Liz Reapy, for example (founder and former editor of Wordlegs) gave me what I still consider to be my first “break” in writing. When I was 20 she published a short story of mine called ‘Haunting Europe’ and she has gone on to include me in Wordlegs and Doire Press’s 2012 anthology of young Irish writers (’30 Under 30′), booked me a slot reading at the Belfast Book Festival two years ago and organized further readings at the Workman’s Club and the London Irish Centre which I’ve participated in. She’s a fantastic fiction writer herself and we still remain good friends after all these years.
Stephen Connolly too – who attends as part of Ciaran Carson’s writing group in Belfast, and also read as part of this year’s Introductions series – has been a key figure in the reinvigoration of the poetry scene in Belfast and in the dispensation of much helpful advice related to my own work. He – like Liz – is someone I am happy to call a friend and who, I have no doubt, will produce something in the very near future which shifts the dynamic of Irish poetry in new and interesting ways.

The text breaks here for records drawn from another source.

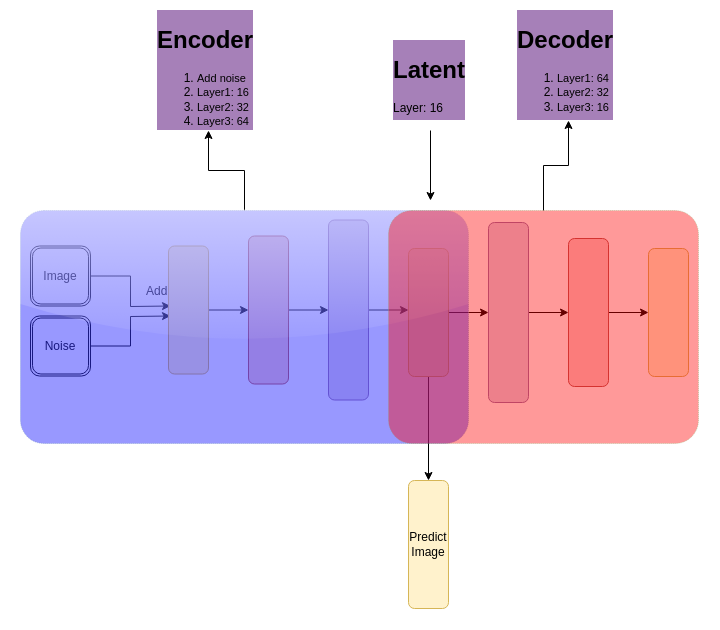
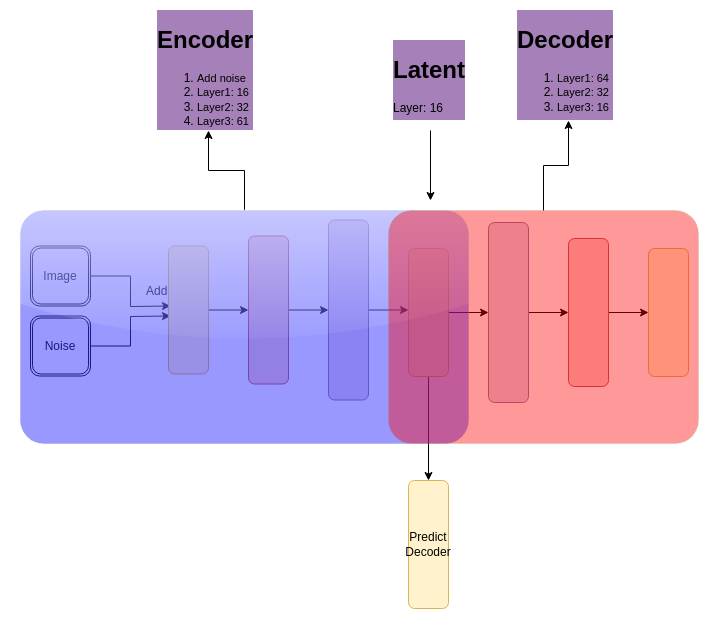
  <mxCell id="0" />
  <mxCell id="1" parent="0" />
  <mxCell id="2" value="" style="edgeStyle=orthogonalEdgeStyle;rounded=0;orthogonalLoop=1;jettySize=auto;html=1;" edge="1" parent="1" source="3"><mxGeometry relative="1" as="geometry"><mxPoint x="170" y="305.5" as="targetPoint" /></mxGeometry></mxCell>
  <mxCell id="3" value="Image" style="shape=ext;double=1;rounded=1;whiteSpace=wrap;html=1;" vertex="1" parent="1"><mxGeometry x="30" y="245.5" width="60" height="60" as="geometry" /></mxCell>
  <mxCell id="4" value="" style="edgeStyle=orthogonalEdgeStyle;rounded=0;orthogonalLoop=1;jettySize=auto;html=1;" edge="1" parent="1" source="5"><mxGeometry relative="1" as="geometry"><mxPoint x="170" y="315.5" as="targetPoint" /></mxGeometry></mxCell>
  <mxCell id="5" value="Noise" style="shape=ext;double=1;rounded=1;whiteSpace=wrap;html=1;" vertex="1" parent="1"><mxGeometry x="30" y="315.5" width="60" height="60" as="geometry" /></mxCell>
  <mxCell id="6" value="Add&lt;br&gt;" style="text;html=1;resizable=0;points=[];autosize=1;align=left;verticalAlign=top;spacingTop=-4;" vertex="1" parent="1"><mxGeometry x="144" y="280.5" width="40" height="20" as="geometry" /></mxCell>
  <mxCell id="7" value="" style="edgeStyle=orthogonalEdgeStyle;rounded=0;orthogonalLoop=1;jettySize=auto;html=1;" edge="1" parent="1" source="8" target="10"><mxGeometry relative="1" as="geometry" /></mxCell>
  <mxCell id="8" value="" style="rounded=1;whiteSpace=wrap;html=1;fillColor=#fff2cc;strokeColor=#d6b656;" vertex="1" parent="1"><mxGeometry x="168" y="245.5" width="40" height="128" as="geometry" /></mxCell>
  <mxCell id="9" value="" style="edgeStyle=orthogonalEdgeStyle;rounded=0;orthogonalLoop=1;jettySize=auto;html=1;" edge="1" parent="1" source="10" target="12"><mxGeometry relative="1" as="geometry" /></mxCell>
  <mxCell id="10" value="" style="rounded=1;whiteSpace=wrap;html=1;fillColor=#f8cecc;strokeColor=#b85450;" vertex="1" parent="1"><mxGeometry x="248" y="235.5" width="40" height="148" as="geometry" /></mxCell>
  <mxCell id="11" value="" style="edgeStyle=orthogonalEdgeStyle;rounded=0;orthogonalLoop=1;jettySize=auto;html=1;" edge="1" parent="1" source="12"><mxGeometry relative="1" as="geometry"><mxPoint x="408" y="309.5" as="targetPoint" /></mxGeometry></mxCell>
  <mxCell id="12" value="" style="rounded=1;whiteSpace=wrap;html=1;fillColor=#e1d5e7;strokeColor=#9673a6;" vertex="1" parent="1"><mxGeometry x="328" y="219.5" width="40" height="180" as="geometry" /></mxCell>
  <mxCell id="13" value="" style="edgeStyle=orthogonalEdgeStyle;rounded=0;orthogonalLoop=1;jettySize=auto;html=1;" edge="1" parent="1" source="15" target="18"><mxGeometry relative="1" as="geometry" /></mxCell>
  <mxCell id="14" value="" style="edgeStyle=orthogonalEdgeStyle;rounded=0;orthogonalLoop=1;jettySize=auto;html=1;" edge="1" parent="1" source="15" target="16"><mxGeometry relative="1" as="geometry" /></mxCell>
  <mxCell id="15" value="" style="rounded=1;whiteSpace=wrap;html=1;fillColor=#fff2cc;strokeColor=#d6b656;" vertex="1" parent="1"><mxGeometry x="408" y="248" width="40" height="128" as="geometry" /></mxCell>
- <mxCell id="16" value="Predict&lt;br&gt;Image" style="rounded=1;whiteSpace=wrap;html=1;fillColor=#fff2cc;strokeColor=#d6b656;" vertex="1" parent="1"><mxGeometry x="408" y="480" width="40" height="128" as="geometry" /></mxCell>
+ <mxCell id="16" value="Predict&lt;br&gt;Decoder" style="rounded=1;whiteSpace=wrap;html=1;fillColor=#fff2cc;strokeColor=#d6b656;" vertex="1" parent="1"><mxGeometry x="408" y="480" width="40" height="128" as="geometry" /></mxCell>
  <mxCell id="17" value="" style="edgeStyle=orthogonalEdgeStyle;rounded=0;orthogonalLoop=1;jettySize=auto;html=1;" edge="1" parent="1" source="18" target="20"><mxGeometry relative="1" as="geometry" /></mxCell>
  <mxCell id="18" value="" style="rounded=1;whiteSpace=wrap;html=1;fillColor=#e1d5e7;strokeColor=#9673a6;" vertex="1" parent="1"><mxGeometry x="488" y="222" width="40" height="180" as="geometry" /></mxCell>
  <mxCell id="19" value="" style="edgeStyle=orthogonalEdgeStyle;rounded=0;orthogonalLoop=1;jettySize=auto;html=1;" edge="1" parent="1" source="20" target="21"><mxGeometry relative="1" as="geometry" /></mxCell>
  <mxCell id="20" value="" style="rounded=1;whiteSpace=wrap;html=1;fillColor=#f8cecc;strokeColor=#b85450;" vertex="1" parent="1"><mxGeometry x="568" y="238" width="40" height="148" as="geometry" /></mxCell>
  <mxCell id="21" value="" style="rounded=1;whiteSpace=wrap;html=1;fillColor=#fff2cc;strokeColor=#d6b656;" vertex="1" parent="1"><mxGeometry x="648" y="248" width="40" height="128" as="geometry" /></mxCell>
  <mxCell id="22" value="" style="edgeStyle=orthogonalEdgeStyle;rounded=0;orthogonalLoop=1;jettySize=auto;html=1;" edge="1" parent="1" source="23" target="26"><mxGeometry relative="1" as="geometry" /></mxCell>
  <mxCell id="23" value="" style="rounded=1;arcSize=10;dashed=1;strokeColor=#6c8ebf;fillColor=#3333FF;strokeWidth=1;dashPattern=1 1;shadow=0;labelBackgroundColor=#ffffff;glass=1;opacity=50;" vertex="1" parent="1"><mxGeometry x="20" y="210" width="448" height="233" as="geometry" /></mxCell>
  <mxCell id="24" value="" style="edgeStyle=orthogonalEdgeStyle;rounded=0;orthogonalLoop=1;jettySize=auto;html=1;entryX=0.5;entryY=1;entryDx=0;entryDy=0;" edge="1" parent="1" source="25" target="27"><mxGeometry relative="1" as="geometry"><mxPoint x="543" y="130" as="targetPoint" /></mxGeometry></mxCell>
  <mxCell id="25" value="" style="rounded=1;arcSize=10;dashed=1;strokeColor=#82b366;fillColor=#FF0000;strokeWidth=1;dashPattern=1 1;opacity=40;" vertex="1" parent="1"><mxGeometry x="388" y="210" width="310" height="233" as="geometry" /></mxCell>
- <mxCell id="26" value="&lt;h1&gt;Encoder&lt;/h1&gt;&lt;p style=&quot;font-size: 11px&quot;&gt;&lt;/p&gt;&lt;ol&gt;&lt;li&gt;&lt;font style=&quot;font-size: 11px&quot;&gt;Add noise&lt;/font&gt;&lt;/li&gt;&lt;li&gt;&lt;font style=&quot;font-size: 11px&quot;&gt;Layer1: 16&lt;/font&gt;&lt;/li&gt;&lt;li&gt;&lt;font style=&quot;font-size: 11px&quot;&gt;Layer2: 32&lt;/font&gt;&lt;/li&gt;&lt;li&gt;&lt;font style=&quot;font-size: 11px&quot;&gt;Layer3: 64&lt;/font&gt;&lt;/li&gt;&lt;/ol&gt;&lt;p&gt;&lt;/p&gt;" style="text;html=1;strokeColor=none;fillColor=none;spacing=5;spacingTop=-20;whiteSpace=wrap;overflow=hidden;rounded=0;shadow=0;glass=0;dashed=1;dashPattern=1 1;comic=0;labelBackgroundColor=#A680B8;opacity=40;align=left;" vertex="1" parent="1"><mxGeometry x="152" y="20" width="112" height="110" as="geometry" /></mxCell>
+ <mxCell id="26" value="&lt;h1&gt;Encoder&lt;/h1&gt;&lt;p style=&quot;font-size: 11px&quot;&gt;&lt;/p&gt;&lt;ol&gt;&lt;li&gt;&lt;font style=&quot;font-size: 11px&quot;&gt;Add noise&lt;/font&gt;&lt;/li&gt;&lt;li&gt;&lt;font style=&quot;font-size: 11px&quot;&gt;Layer1: 16&lt;/font&gt;&lt;/li&gt;&lt;li&gt;&lt;font style=&quot;font-size: 11px&quot;&gt;Layer2: 32&lt;/font&gt;&lt;/li&gt;&lt;li&gt;&lt;font style=&quot;font-size: 11px&quot;&gt;Layer3: 61&lt;/font&gt;&lt;/li&gt;&lt;/ol&gt;&lt;p&gt;&lt;/p&gt;" style="text;html=1;strokeColor=none;fillColor=none;spacing=5;spacingTop=-20;whiteSpace=wrap;overflow=hidden;rounded=0;shadow=0;glass=0;dashed=1;dashPattern=1 1;comic=0;labelBackgroundColor=#A680B8;opacity=40;align=left;" vertex="1" parent="1"><mxGeometry x="152" y="20" width="112" height="110" as="geometry" /></mxCell>
  <mxCell id="27" value="&lt;h1&gt;Decoder&lt;/h1&gt;&lt;p style=&quot;font-size: 11px&quot;&gt;&lt;/p&gt;&lt;ol&gt;&lt;li&gt;&lt;font style=&quot;font-size: 11px&quot;&gt;Layer1: 64&lt;/font&gt;&lt;/li&gt;&lt;li&gt;&lt;font style=&quot;font-size: 11px&quot;&gt;Layer2: 32&lt;/font&gt;&lt;/li&gt;&lt;li&gt;&lt;font style=&quot;font-size: 11px&quot;&gt;Layer3: 16&lt;/font&gt;&lt;/li&gt;&lt;/ol&gt;&lt;p&gt;&lt;/p&gt;" style="text;html=1;strokeColor=none;fillColor=none;spacing=5;spacingTop=-20;whiteSpace=wrap;overflow=hidden;rounded=0;shadow=0;glass=0;dashed=1;dashPattern=1 1;comic=0;labelBackgroundColor=#A680B8;opacity=40;align=left;" vertex="1" parent="1"><mxGeometry x="512" y="20" width="112" height="100" as="geometry" /></mxCell>
  <mxCell id="28" value="" style="edgeStyle=orthogonalEdgeStyle;rounded=0;orthogonalLoop=1;jettySize=auto;html=1;" edge="1" parent="1"><mxGeometry relative="1" as="geometry"><mxPoint x="430" y="130" as="sourcePoint" /><mxPoint x="430" y="200" as="targetPoint" /></mxGeometry></mxCell>
  <mxCell id="29" value="&lt;h1&gt;Latent&lt;/h1&gt;&lt;div&gt;Layer: 16&lt;/div&gt;&lt;p&gt;&lt;/p&gt;" style="text;html=1;strokeColor=none;fillColor=none;spacing=5;spacingTop=-20;whiteSpace=wrap;overflow=hidden;rounded=0;shadow=0;glass=0;dashed=1;dashPattern=1 1;comic=0;labelBackgroundColor=#A680B8;opacity=40;align=left;" vertex="1" parent="1"><mxGeometry x="388" y="50" width="84" height="70" as="geometry" /></mxCell>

What do you hope to have done with your poetry in the next five to ten years?
I hope to have produced maybe a collection or two, though whether that comes off, who knows? I tend to see my writing now within the scope of attainable goals and whilst it might be tempting to say that I’d like to be in a position where I’m winning awards and making mega-bucks from prize money, the reality is that I’ll probably be just another lost voice in a sweeping landscape where better work than mine has to vie for attention. But I am always seeking to improve and if it comes to it that the work itself will have to suffice as justification for writing poetry, then so be it.
What contemporary Irish poets are you impressed by?
Where to start! There are a lot of folks writing impressive poetry in Ireland these days, though if, like my influences, I had to boil it down to just a few names I’d say that the ones to “watch out for” are: Stephen Connolly, Stephen Sexton, Michael Naghten Shanks, Victoria Kennefick, Elaine Cosgrove, Padraig Regan, Emma Must, Doireann Ní Ghríofa, Andy Eaton, Cal Doyle, Roisin Kelly and Kerrie O’Brien. For reasons, all, which are too numerous to go into, though if I was a betting man I’d say that they’ll all have collections by 2017.
Do you think Ireland is starting to move away from the “typical Irish Poetry” and move towards something more contemporary? Where do you see yourself in terms of that movement?
Ugh! I hate the idea of movements, or even that there has to be a divide between what we regard as “typical” or “fresh”. Good poetry is good poetry in the end, and the fact that we feel the need as writers to run off to our respective cliques and identify as being in one sub-strata or another is part of the reason that contemporary poetry holds little interest for the wider public. Or, to paraphrase Keith Douglas, failing to remember that bad poetry is no poetry at all.
Writing, like anything, abides by the basic laws of evolution and each new collection is a baby-step in the ongoing march of its collective history. It’s true that some figures have been more effective than others in advancing this march, but they didn’t create their work in a vacuum. Theirs was merely an improvement upon what came before.